ADR-<NNNN> (<title>) needs to be superseded. The new decision is <one-sentence description>.

  1. Pick the next sequential NNNN prefix.
  2. Write the new ADR using Template 5. Include Supersedes: <NNNN> in the front-matter.
  3. Update only the front-matter of <NNNN>.md to add Superseded by: <new NNNN> and change Status: AcceptedStatus: Superseded.
  4. Do NOT edit the body of <NNNN>.md. The body is the historical record.

After writing, show me a git diff summary of both files.

The “do not edit the body” rule is the one Claude breaks most often. The “show me a git diff summary” line forces it to expose any over-reach.


9. Migrate a legacy doc into pentaglyph layout

Section titled “9. Migrate a legacy doc into pentaglyph layout”

The legacy file <path> contains content that should be re-homed under pentaglyph layout. Read it, then:

  1. Identify each durable claim (system structure, decision, contract).
  2. For each, decide which pentaglyph file it belongs in — quote docs/WORKFLOW.md §1 to justify.
  3. Produce the new files using the right templates.
  4. Replace the migrated content in <path> with a one-line link to the new home.

Discard any volatile content (status updates, dated TODOs) — those are not migrated, they are forgotten.

The last sentence is critical. Legacy docs are usually 30% durable, 70% dated cruft. Migrating the cruft poisons the new structure.

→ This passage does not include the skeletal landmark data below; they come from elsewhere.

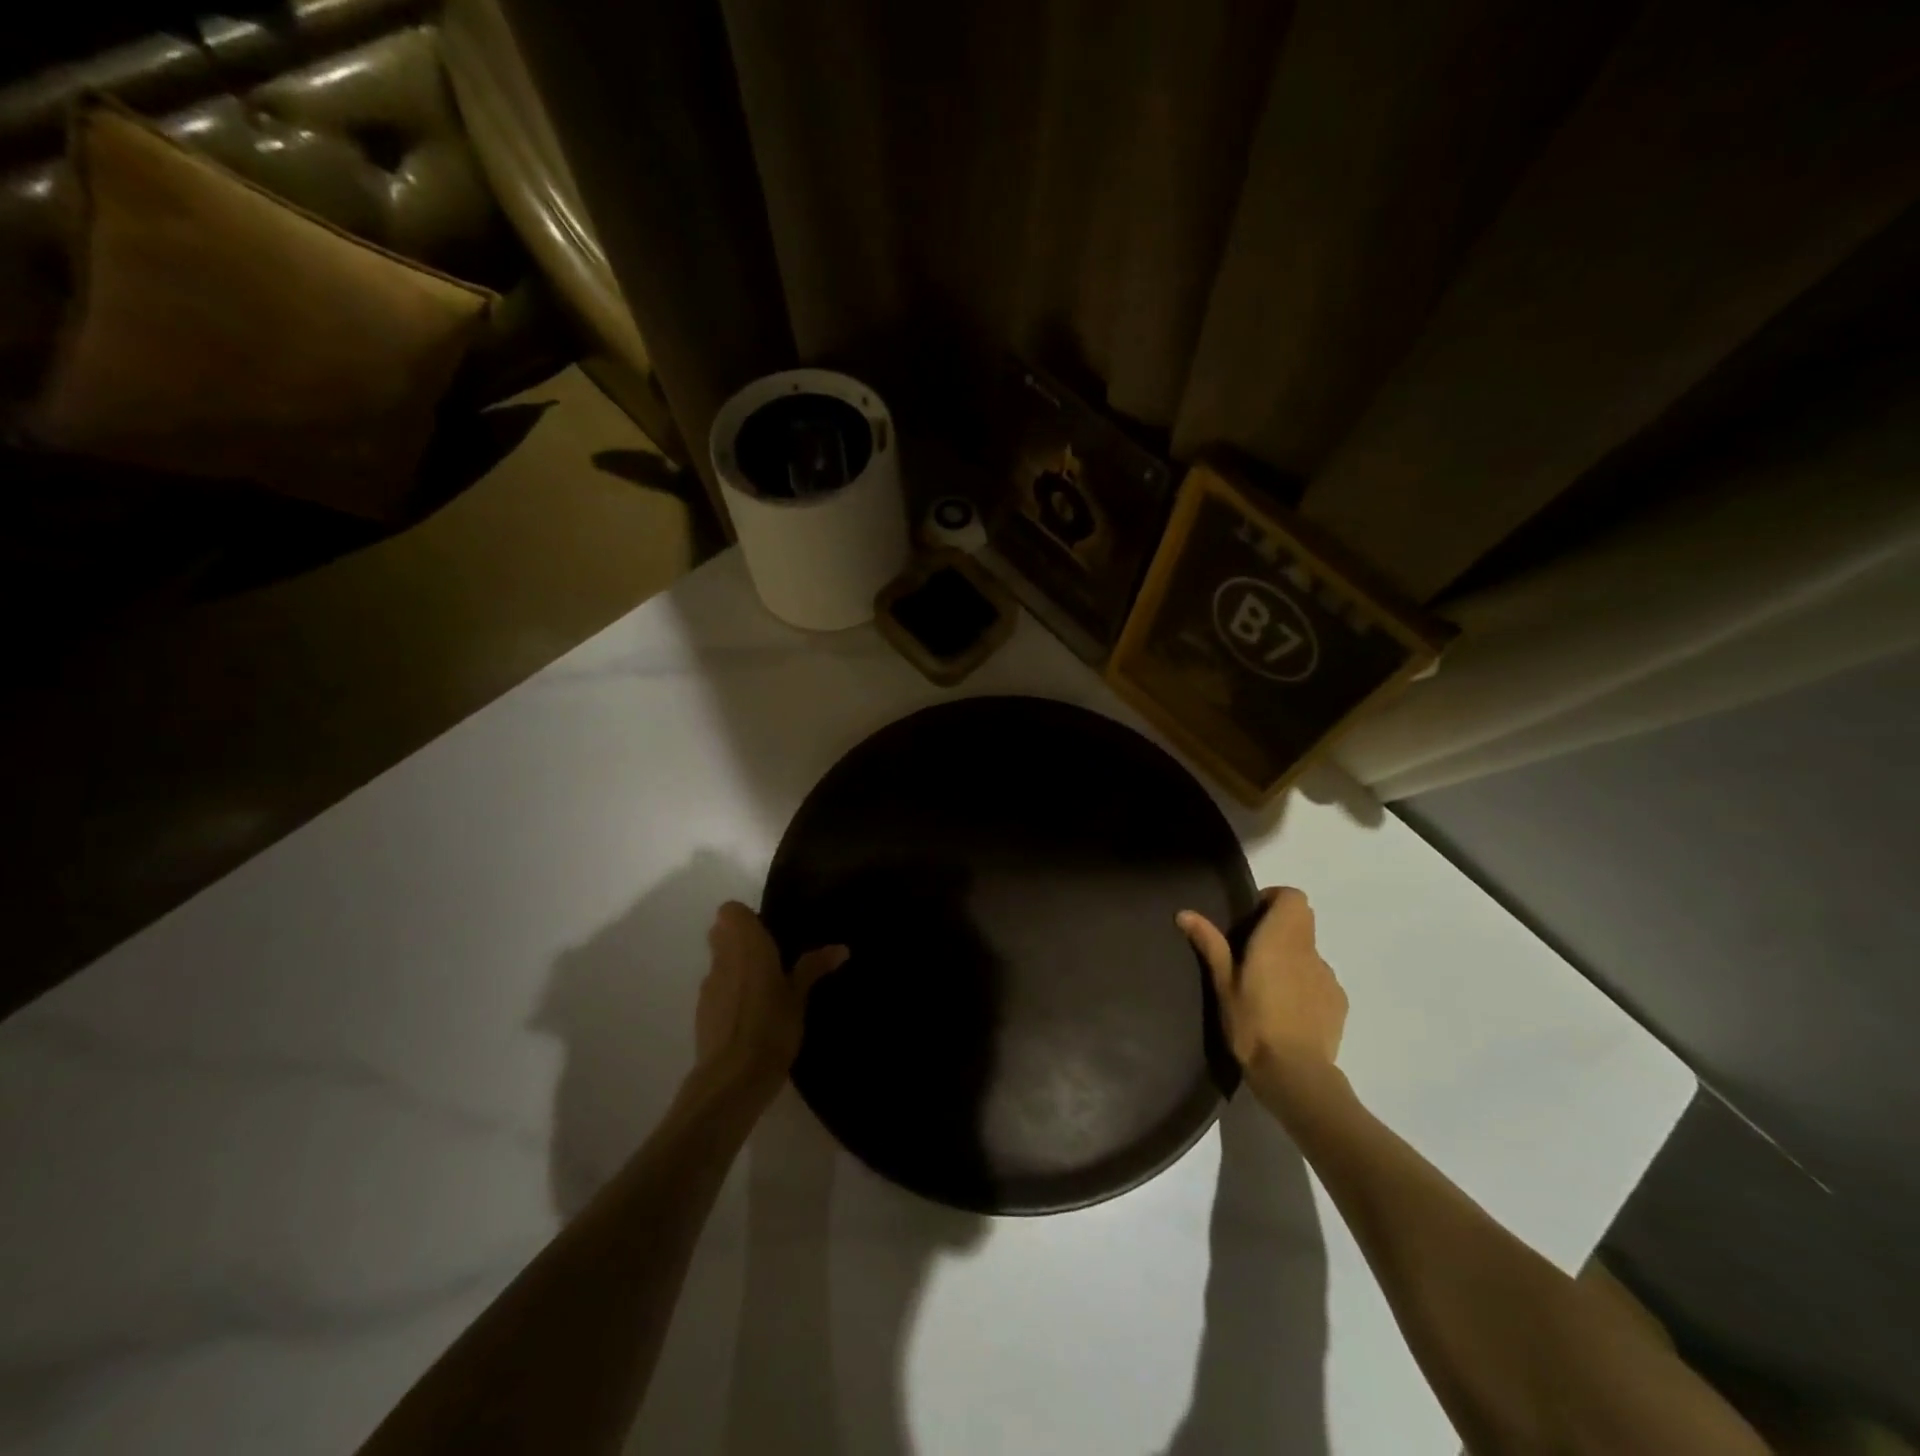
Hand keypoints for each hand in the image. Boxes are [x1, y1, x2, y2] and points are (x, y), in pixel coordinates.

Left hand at [694, 902, 847, 1100]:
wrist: (733, 1079)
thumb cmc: (772, 1027)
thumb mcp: (799, 997)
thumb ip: (814, 968)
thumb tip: (841, 948)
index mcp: (748, 946)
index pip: (730, 911)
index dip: (746, 918)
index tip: (769, 932)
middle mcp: (723, 959)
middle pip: (721, 933)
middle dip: (740, 940)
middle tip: (770, 957)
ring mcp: (708, 986)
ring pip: (718, 962)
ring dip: (734, 967)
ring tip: (762, 989)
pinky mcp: (701, 1013)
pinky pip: (715, 989)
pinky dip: (728, 993)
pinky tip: (749, 1015)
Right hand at [1178, 887, 1347, 1094]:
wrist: (1295, 1075)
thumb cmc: (1252, 1023)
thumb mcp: (1223, 983)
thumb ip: (1210, 944)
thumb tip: (1185, 913)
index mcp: (1280, 939)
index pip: (1293, 897)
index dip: (1274, 899)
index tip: (1251, 919)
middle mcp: (1309, 951)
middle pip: (1302, 922)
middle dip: (1279, 929)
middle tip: (1251, 952)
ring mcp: (1328, 977)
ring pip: (1310, 953)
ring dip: (1291, 959)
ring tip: (1268, 989)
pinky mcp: (1339, 1003)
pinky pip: (1320, 980)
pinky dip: (1305, 985)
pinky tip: (1288, 1012)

Read docs/<path>. Compare its claims against the current code under <relevant src path>. List every claim that is:

  • 🔴 Wrong — contradicts current code
  • 🟡 Stale — was true once but the code has moved on
  • 🟢 Still accurate

Group by section. Do not rewrite the doc — just produce the audit. I will decide what to update.

Run this periodically (monthly is a reasonable cadence) on the 5 most-referenced docs in your repo. Most docs decay invisibly; this prompt makes the decay legible.

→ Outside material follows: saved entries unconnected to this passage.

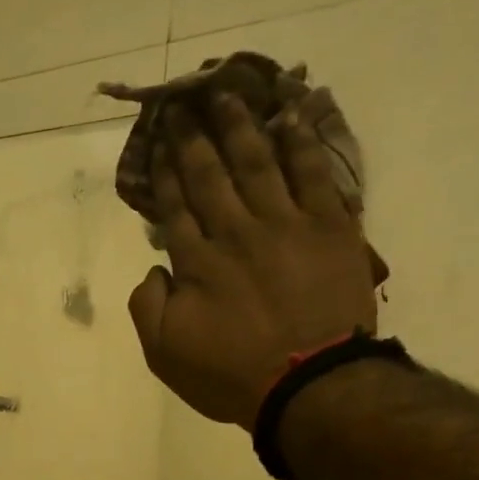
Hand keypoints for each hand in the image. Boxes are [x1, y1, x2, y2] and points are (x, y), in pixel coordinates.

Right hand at [127, 92, 385, 427]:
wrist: (311, 385)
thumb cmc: (233, 375)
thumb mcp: (166, 355)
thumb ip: (147, 307)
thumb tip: (153, 268)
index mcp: (197, 262)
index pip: (175, 207)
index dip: (165, 171)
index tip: (158, 141)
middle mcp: (236, 232)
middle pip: (210, 175)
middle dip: (194, 137)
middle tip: (185, 101)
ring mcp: (286, 225)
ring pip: (258, 163)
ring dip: (240, 126)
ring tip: (228, 94)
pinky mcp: (330, 227)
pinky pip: (313, 175)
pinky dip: (301, 144)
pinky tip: (290, 118)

11. Anti-patterns — prompts that look reasonable but break the protocol

Section titled “11. Anti-patterns — prompts that look reasonable but break the protocol”

Avoid these:

Anti-promptWhy it breaks the protocol
”Write all the docs for this feature.”Conflates PRD / ADR / Module DD into one call. Each is a separate decision. Ask for them sequentially.
”Reorganise docs/ to be cleaner.”The structure is not for cleanliness; it is for placement determinism. Reorganising it on agent vibes destroys that.
”Update all the docs that mention X.”Mass blind updates rot the audit trail. Update the one canonical doc; everything else should be a link to it.
”Generate docs for the whole codebase.”High volume, low signal. The result reads like the code, which is exactly the value pentaglyph does not add.
”Convert the ADRs to a more readable format.”MADR v3.0 is the format. There is no negotiation.
”Combine these three ADRs into one.”Loses the one-decision-per-file property that makes ADRs useful for git blame archaeology.
”You can skip the front-matter for this quick fix.”The front-matter is what makes the doc machine-readable. Quick fixes are exactly when it gets dropped.

Save the prompts you use most as templates in your editor (Claude Code → .claude/commands/, Cursor → snippets). The four worth saving for almost every project:

  1. §1 — bootstrap
  2. §6 — diff audit
  3. §7 — PR self-review
  4. §10 — stale audit

Together, those four cover ~90% of the recurring documentation work in a pentaglyph project.